#### [Exercise passage]
---+---
# Harvest food supplies - Help! Tractor fridge/cooler



## the_wife (Jul 27, 2012)

Hello all,

I'm new here, but thought this maybe the place to come for people's opinions of tractor fridges/coolers!

Harvest has started and the trusty 12v cooler bag my husband has had for the last number of years has just packed up, so I'm on an urgent hunt for something new!

Ideally he'd rather have a fridge rather than a cooler. 

Some can be VERY expensive which I don't mind if there are some recommendations about for one which is good and should last!

It's for a CAT Challenger.

Any ideas anyone? (we're in the UK)

Thanks in advance!
Sarah


----------



## pogobill (Jan 31, 2012)

Well Sarah, I have a rig called a coolatron! It's a good sized cooler, a tad smaller than one of those bar fridges and it plugs into a power point / cigarette lighter in the vehicle. Works great!
good luck with your quest.


----------



## Mickey (Aug 14, 2010)

Welcome to the forum Sarah.

Might help if you gave us a little more info. To what use are you going to put this to and about what size are you envisioning. What kind of budget do you have?
---+---
#### [Input material]

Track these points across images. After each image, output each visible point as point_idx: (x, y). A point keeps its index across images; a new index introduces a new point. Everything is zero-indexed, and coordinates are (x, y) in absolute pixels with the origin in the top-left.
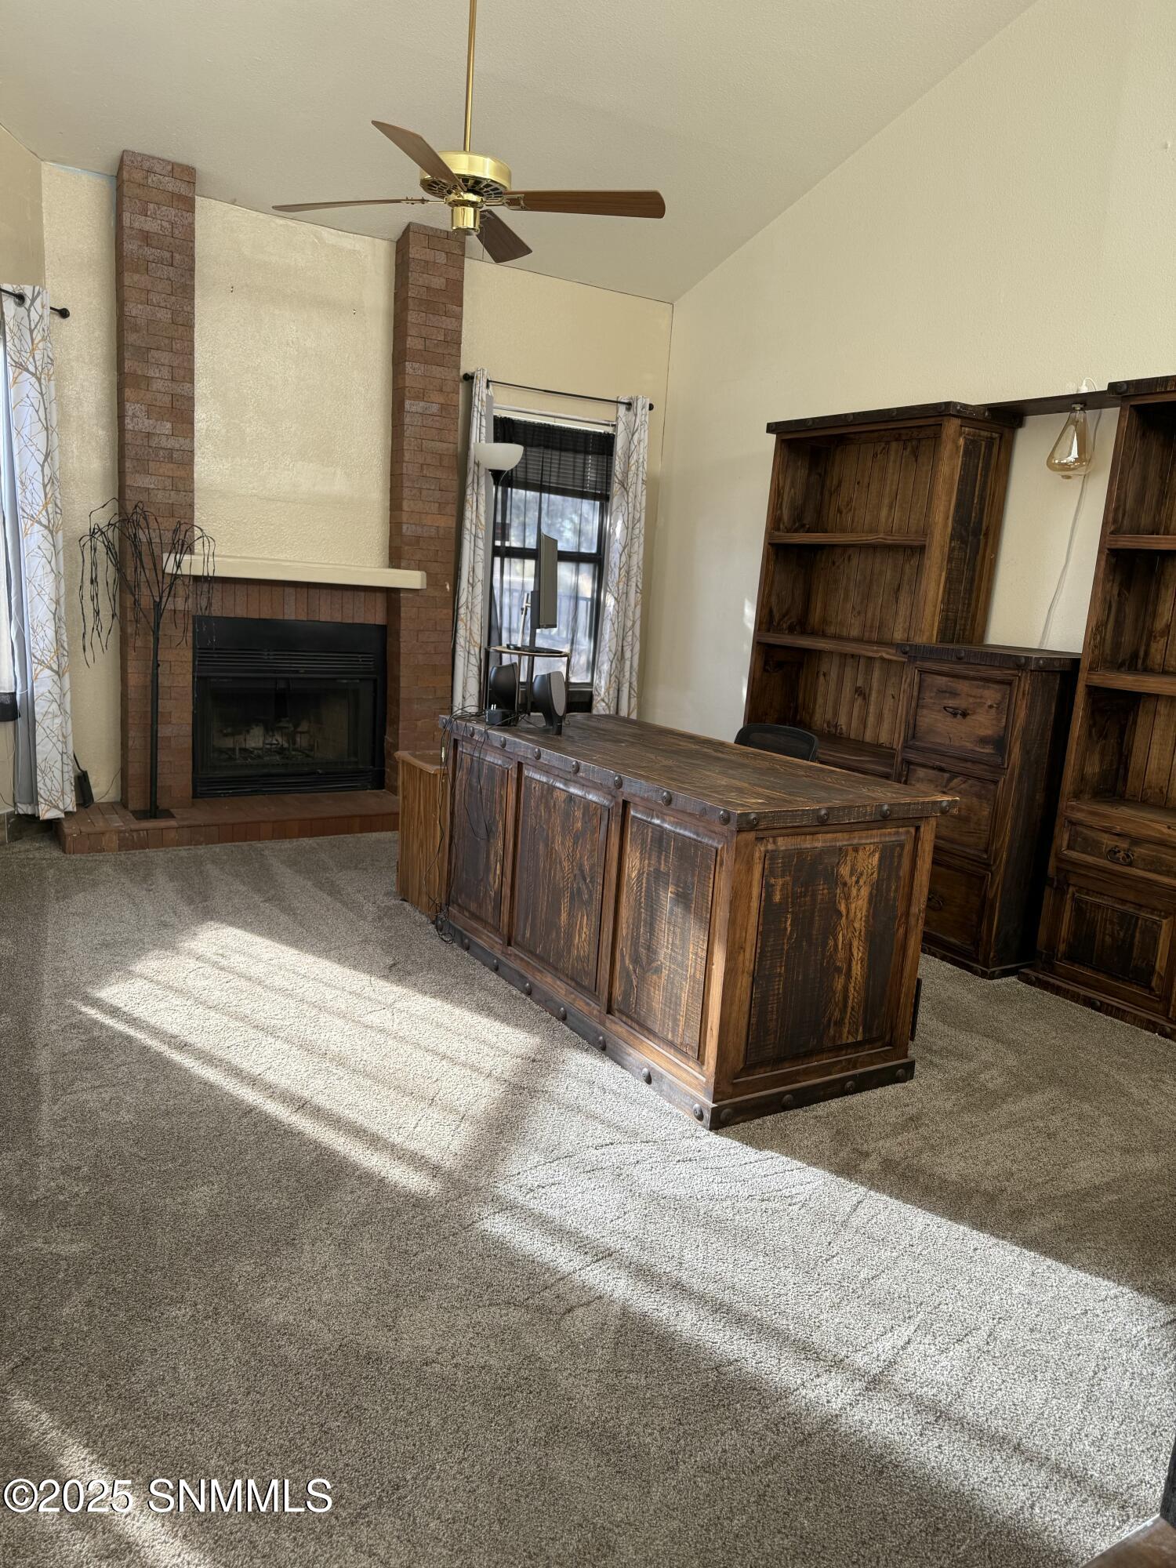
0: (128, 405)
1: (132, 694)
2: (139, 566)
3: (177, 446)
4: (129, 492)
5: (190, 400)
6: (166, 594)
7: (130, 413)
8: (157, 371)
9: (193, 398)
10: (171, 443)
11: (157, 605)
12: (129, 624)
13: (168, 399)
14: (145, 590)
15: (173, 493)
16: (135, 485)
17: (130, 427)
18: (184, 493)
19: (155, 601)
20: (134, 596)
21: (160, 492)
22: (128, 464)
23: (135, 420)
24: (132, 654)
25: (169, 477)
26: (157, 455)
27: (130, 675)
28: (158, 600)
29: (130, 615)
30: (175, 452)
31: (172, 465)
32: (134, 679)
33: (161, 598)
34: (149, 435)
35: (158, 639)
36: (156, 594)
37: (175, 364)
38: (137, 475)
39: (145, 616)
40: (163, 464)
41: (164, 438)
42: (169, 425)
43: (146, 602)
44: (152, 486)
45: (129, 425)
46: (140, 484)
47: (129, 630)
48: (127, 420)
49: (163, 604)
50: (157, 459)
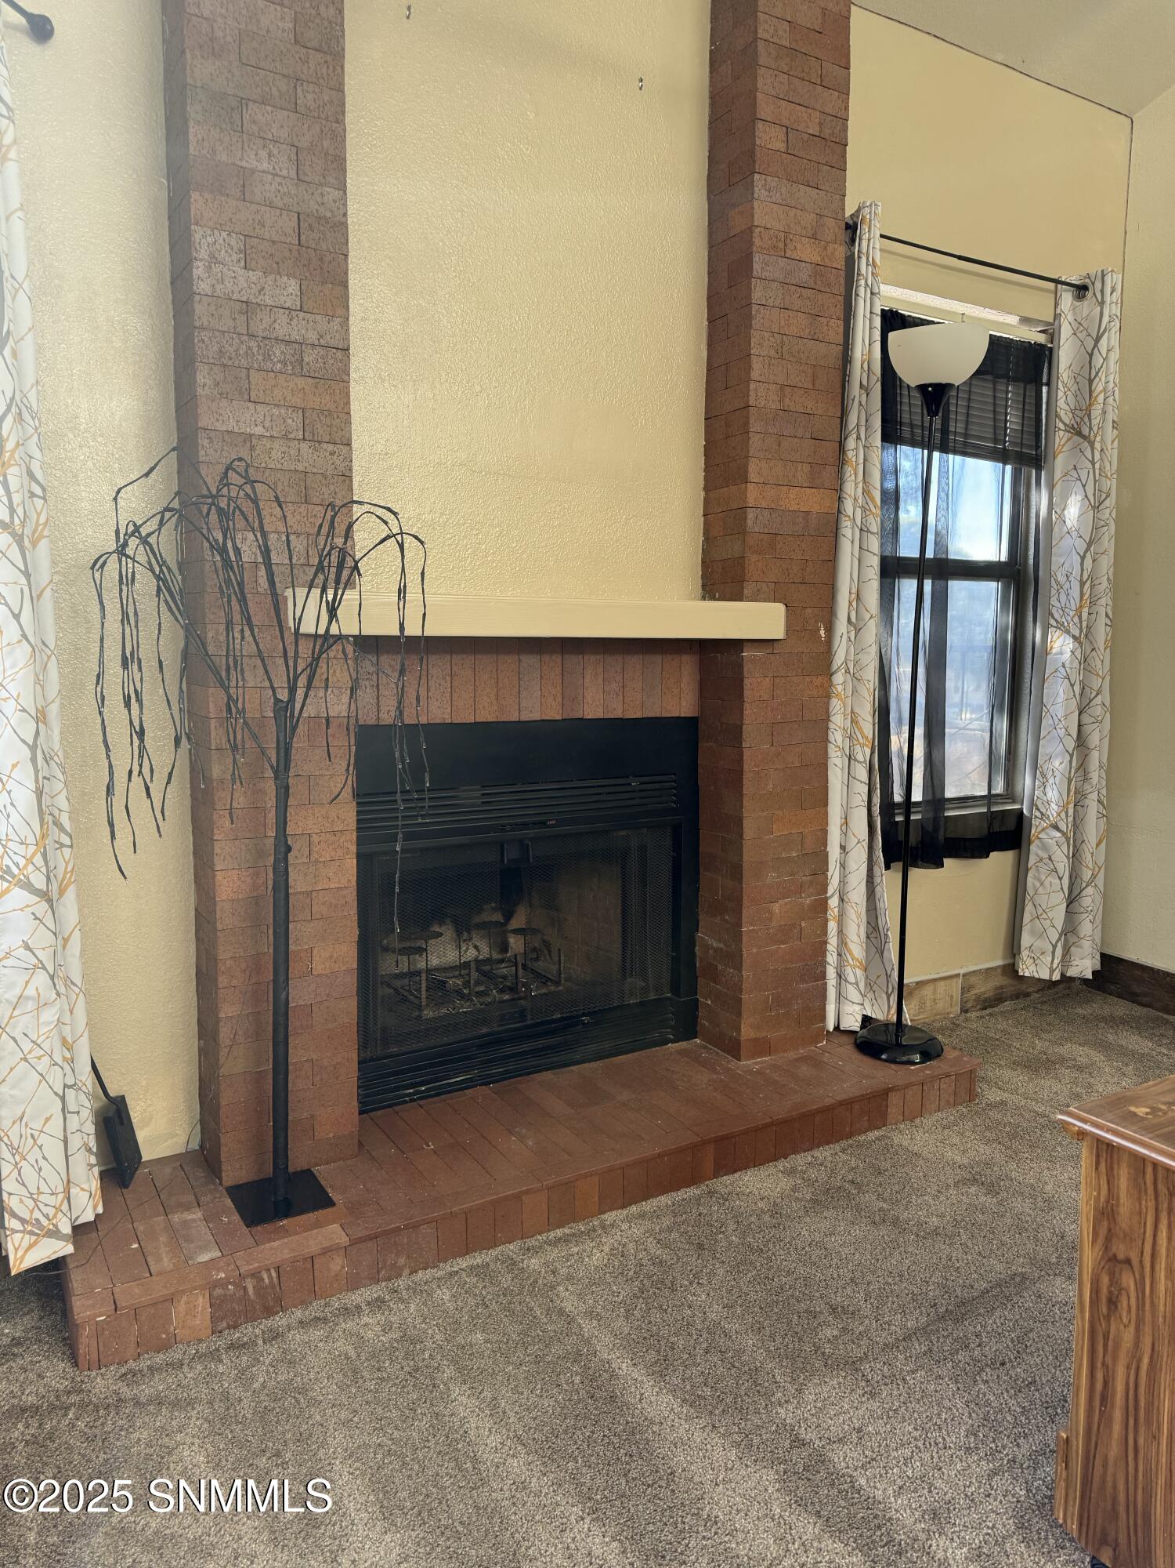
0: (198, 233)
1: (226, 918)
2: (237, 617)
3: (312, 337)
4: (206, 442)
5: (339, 227)
6: (302, 681)
7: (203, 254)
8: (263, 154)
9: (345, 225)
10: (301, 329)
11: (283, 710)
12: (215, 755)
13: (289, 223)
14: (254, 677)
15: (304, 446)
16: (219, 426)
17: (203, 287)
18: (330, 447)
19: (277, 701)
20: (227, 689)
21: (276, 445)
22: (204, 377)
23: (217, 269)
24: (223, 827)
25: (296, 408)
26: (267, 357)
27: (219, 876)
28: (283, 695)
29: (217, 736)
30: (308, 350)
31: (301, 382)
32: (230, 884)
33: (292, 691)
34: (248, 308)
35: (287, 788)
36: (280, 681)
37: (304, 143)
38: (224, 403)
39: (255, 737)
40: (281, 378)
41: (282, 317)
42: (293, 286)
43: (257, 702)
44: (259, 430)
45: (202, 280)
46: (231, 425)
47: (216, 771)
48: (198, 270)
49: (298, 706)
50: (269, 365)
---+---
#### [Requirement 1]
Answer these questions from the tractor cooler thread:
(a) What tractor is the fridge or cooler for?
(b) What does pogobill call the cooler he owns?
(c) Besides use and size, what does Mickey ask Sarah about?
#### [Requirement 2]
Please rewrite the records from their first line through the line with "46: (231, 425)", replacing "zero-indexed" with "numbered from zero" and changing nothing else. Leave the pictures out of your version.
The tractor cooler thread and the records have nothing to do with each other.

#### [Response 1]
(a) A CAT Challenger.
(b) A coolatron.
(c) Her budget.

#### [Response 2]
Track these points across images. After each image, output each visible point as point_idx: (x, y). A point keeps its index across images; a new index introduces a new point. Everything is numbered from zero, and coordinates are (x, y) in absolute pixels with the origin in the top-left.
0: (128, 405)
1: (132, 694)
2: (139, 566)
3: (177, 446)
4: (129, 492)
5: (190, 400)
6: (166, 594)
7: (130, 413)
8: (157, 371)
9: (193, 398)
10: (171, 443)
11: (157, 605)
12: (129, 624)
13: (168, 399)
14: (145, 590)
15: (173, 493)
16: (135, 485)
17: (130, 427)
18: (184, 493)
19: (155, 601)
20: (134, 596)
21: (160, 492)
22: (128, 464)
23: (135, 420)
24: (132, 654)
25: (169, 477)
26: (157, 455)
27: (130, 675)
28: (158, 600)
29: (130, 615)
30: (175, 452)
31: (172, 465)
32: (134, 679)
33: (161, 598)
34: (149, 435)
35: (158, 639)
36: (156, 594)
37: (175, 364)
38: (137, 475)
39: (145, 616)
40: (163, 464)
41: (164, 438)
42: (169, 425)
43: (146, 602)
44: (152, 486)
45: (129, 425)
46: (140, 484)
47: (129, 630)
48: (127, 420)
49: (163, 604)
50: (157, 459)
0: (198, 233)
1: (226, 918)
2: (237, 617)
3: (312, 337)
4: (206, 442)
5: (339, 227)
6: (302, 681)
7: (203, 254)
8: (263, 154)
9: (345, 225)
10: (301, 329)
11: (283, 710)
12: (215, 755)
13: (289, 223)
14: (254, 677)
15: (304, 446)
16: (219, 426)
17: (203, 287)
18: (330, 447)
19: (277, 701)
20: (227, 689)
21: (276, 445)
22: (204, 377)
23: (217, 269)
24: (223, 827)
25: (296, 408)
26: (267, 357)
27: (219, 876)
28: (283, 695)
29: (217, 736)
30: (308, 350)
31: (301, 382)
32: (230, 884)
33: (292, 691)
34: (248, 308)
35: (287, 788)
36: (280, 681)
37: (304, 143)
38: (224, 403)
39: (255, 737)
40: (281, 378)
41: (282, 317)
42: (293, 286)
43: (257, 702)
44: (259, 430)
45: (202, 280)
46: (231, 425)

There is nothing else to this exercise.